Like popular figures before and since, Valentino earned money endorsing products. One of them was Valvoline Face Cream and Powder. Because the powder was pink, it became the occasion for a hate-filled editorial in the Chicago Tribune:

"It's time for a matriarchy if the male of the species allows such things to persist," read the unsigned editorial. "Better a rule by masculine women than effeminate men. Hollywood is the national school of masculinity. Rudy, the beautiful gardener's boy, is the prototype of the American male. Homo Americanus! Why didn't someone quietly drown Rudolph Guglielmo [sic], alias Valentino, years ago? Hell's bells. Oh, sugar."

It was Valentino's response to that editorial that fired Argento's imagination. The actor, whose Italian sense of honor had been wounded, challenged the writer to a fist fight. When no one came forward, Valentino sought out Mencken, whose work he admired, for advice.

"He began talking of his home, his people, his early youth,"

Mencken wrote. "His words were simple and yet somehow very eloquent."

Says Argento: "Mencken's description only made me think of my father, his contemporaries and the disillusionment they felt after coming to America."

After he arrived in America, Valentino worked as a gardener, a waiter, a dishwasher, a dancer, and as a gigolo. The last occupation reportedly landed him in jail several times on morals charges. But it also introduced him to such women as the powerful screenwriter Jean Mathis and the famed actress Alla Nazimova, both of whom believed he had a future in Hollywood.

Valentino may have been the first sex symbol manufactured for women by women. Though his most famous movies cast him in the roles of men whose sex appeal made women swoon, in real life he was attracted to strong women such as Mathis, Nazimova and his second wife, the designer Natacha Rambova.

Valentino's loyalty to Rambova -- whose artistic ambitions for him were at odds with Hollywood's less lofty ones -- led to his being blacklisted by the studios for almost three years. He was only permitted to return to work in 1925 when he agreed to distance himself professionally from Rambova. Betrayed, she sued for divorce.

While he was never more popular than in his two final movies, the actor's health fell apart after his wife's departure. He collapsed during a promotional tour for "Son of the Sheik."

Valentino's death was an early harbinger of the death of the '20s, Argento says.

"That decade was the end of our national adolescence -- there was a happiness and a carefree quality about America before the Depression threw cold water on it," the composer says. "The genesis of the opera may have been a story I'd heard about F. Scott Fitzgerald. Early in his marriage to Zelda, they were driving around St. Paul, drinking champagne, when he turned to her and said 'We'll never be as happy again as we are right now.' "

20 minutes of tangos

But the '20s were also the first great decade for American popular music.
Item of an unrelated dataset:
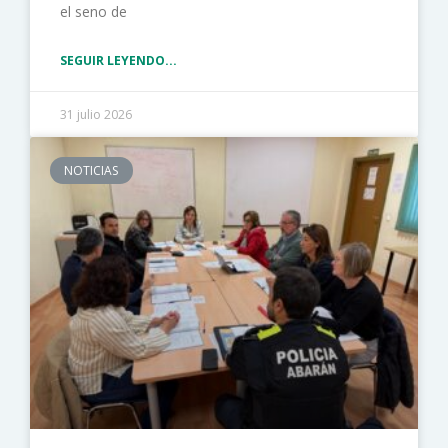
el seno de
SEGUIR LEYENDO...
31 julio 2026
NOTICIAS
"I'm sure that at least half of the reason I wrote 'Valentino' was for the sheer joy of using these wonderful musical styles," he says.

"The Dream of Valentino" contains more than 20 minutes of tangos, as well as several Gershwin-like numbers (including an extended fox trot). It opens with a male chorus chanting the Roman Catholic liturgy for the dead, which is affectingly contrasted to a parody of the song sung by Rudy Vallee upon the news that Valentino had died.

"The cheapness of the words of the song, saying 'We will never forget you,' assures that the person will always be forgotten," Argento says. "The persona -- never."